(SUPPLIED MATERIAL Opens)

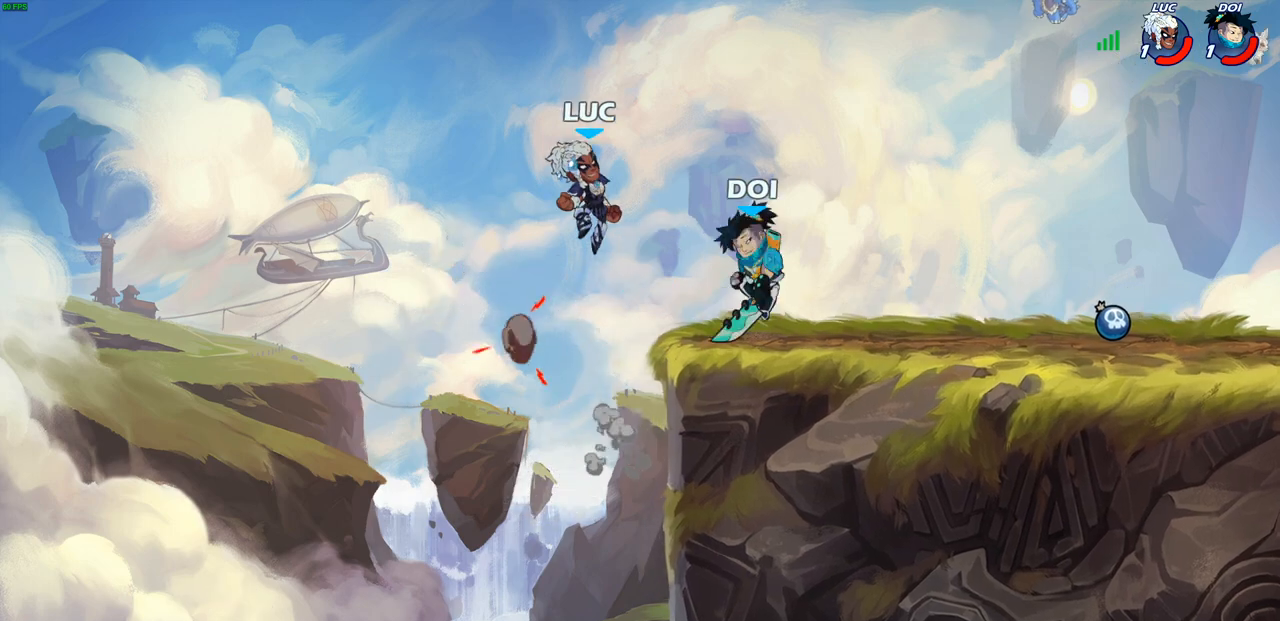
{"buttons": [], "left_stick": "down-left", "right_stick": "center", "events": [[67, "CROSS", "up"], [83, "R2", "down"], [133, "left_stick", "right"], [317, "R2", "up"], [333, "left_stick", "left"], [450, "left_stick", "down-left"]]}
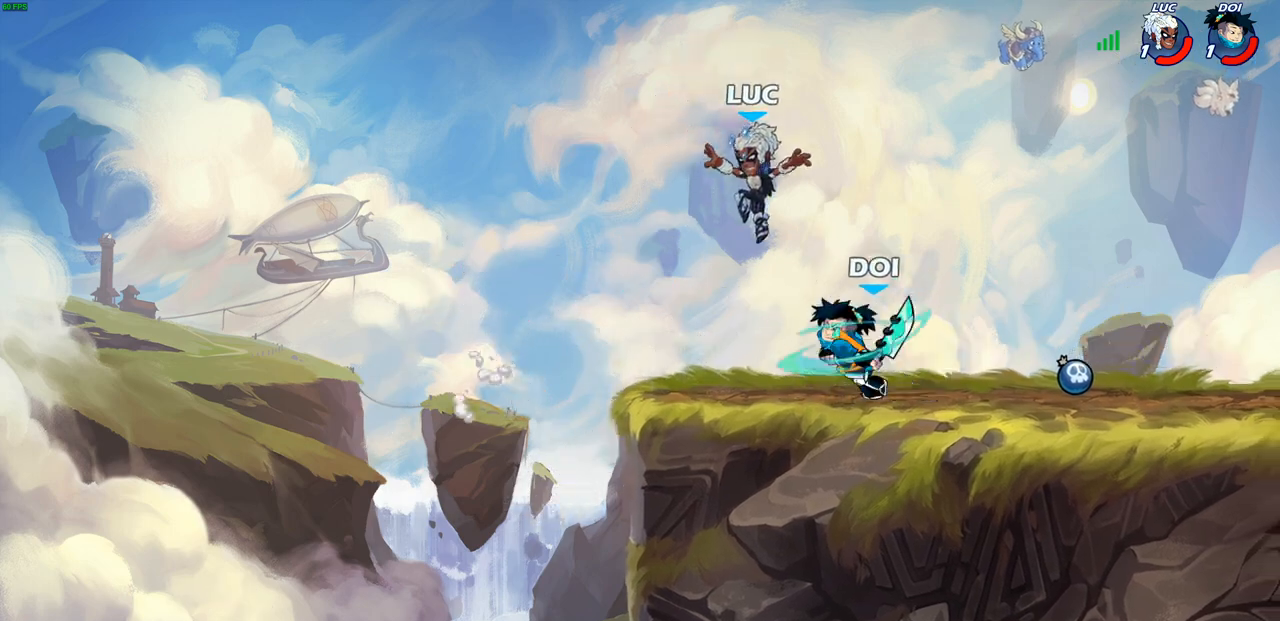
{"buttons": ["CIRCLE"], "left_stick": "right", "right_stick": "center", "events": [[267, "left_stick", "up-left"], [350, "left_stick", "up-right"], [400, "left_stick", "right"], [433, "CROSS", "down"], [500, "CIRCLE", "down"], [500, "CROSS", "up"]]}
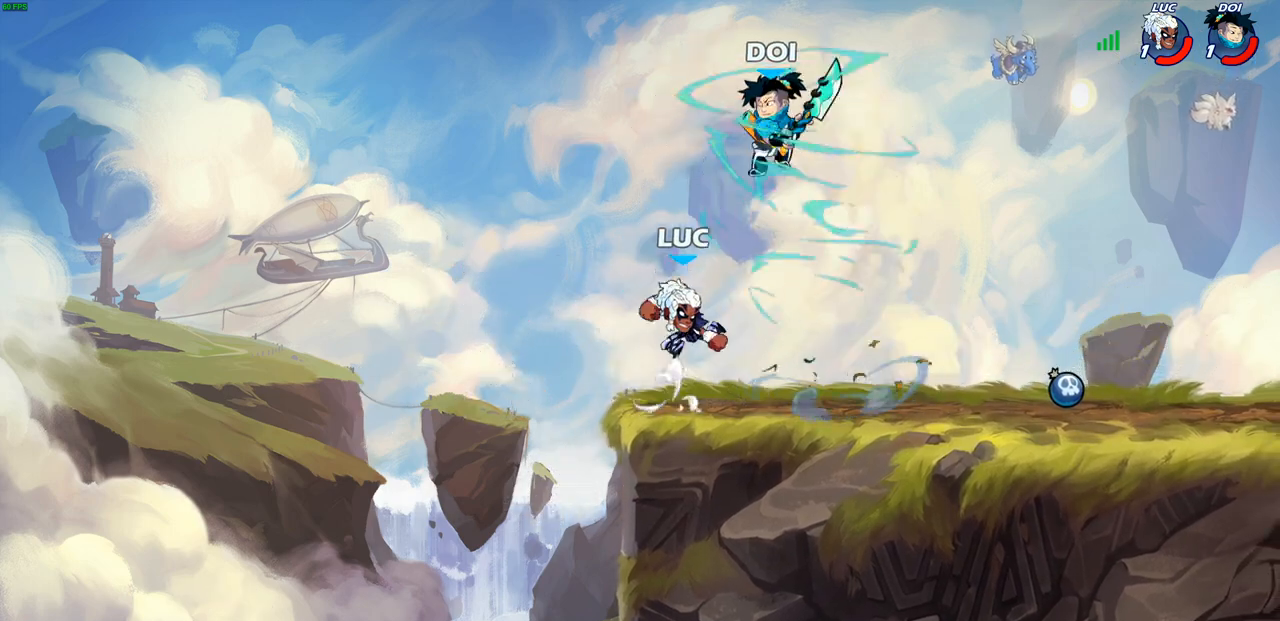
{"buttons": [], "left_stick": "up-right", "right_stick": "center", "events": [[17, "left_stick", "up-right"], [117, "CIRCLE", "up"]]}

(SUPPLIED MATERIAL Closes)
(SUPPLIED MATERIAL Opens)

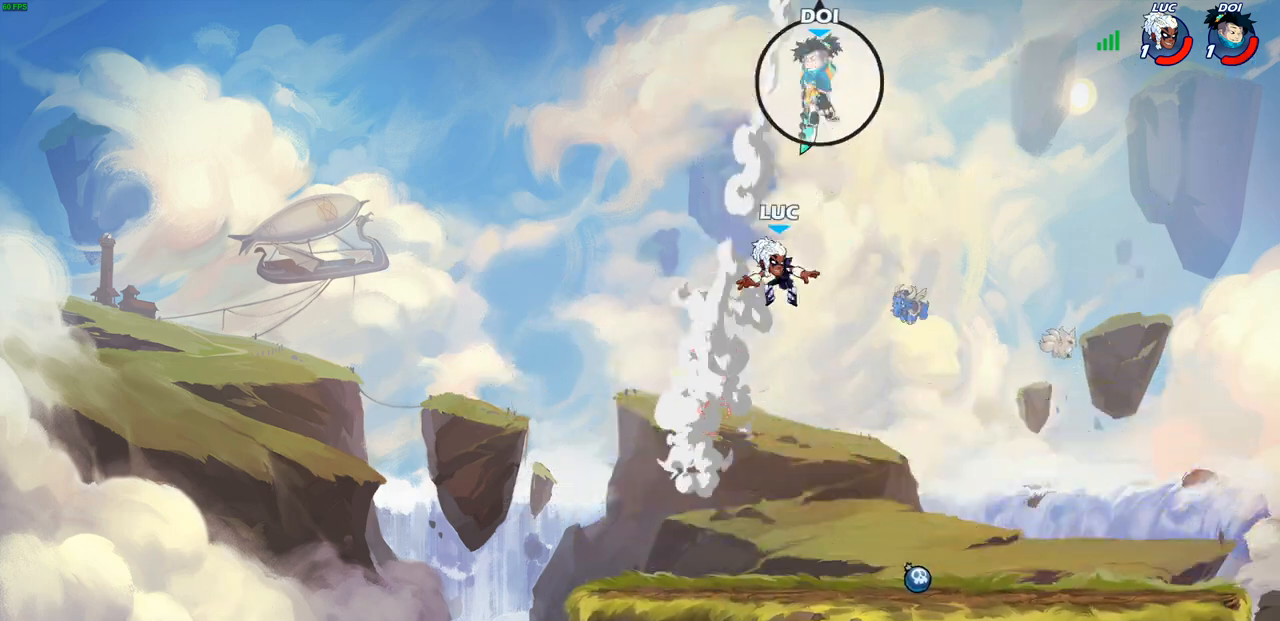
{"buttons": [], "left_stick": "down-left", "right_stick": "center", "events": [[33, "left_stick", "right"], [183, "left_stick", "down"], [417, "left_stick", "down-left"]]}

(SUPPLIED MATERIAL Closes)

> **YOUR OBJECTIVE**
Show the lines of the records that include the string "down".

> **EXERCISE ANSWER**
{"buttons": [], "left_stick": "down-left", "right_stick": "center", "events": [[67, "CROSS", "up"], [83, "R2", "down"], [133, "left_stick", "right"], [317, "R2", "up"], [333, "left_stick", "left"], [450, "left_stick", "down-left"]]}
{"buttons": ["CIRCLE"], "left_stick": "right", "right_stick": "center", "events": [[267, "left_stick", "up-left"], [350, "left_stick", "up-right"], [400, "left_stick", "right"], [433, "CROSS", "down"], [500, "CIRCLE", "down"], [500, "CROSS", "up"]]}
{"buttons": [], "left_stick": "down-left", "right_stick": "center", "events": [[33, "left_stick", "right"], [183, "left_stick", "down"], [417, "left_stick", "down-left"]]}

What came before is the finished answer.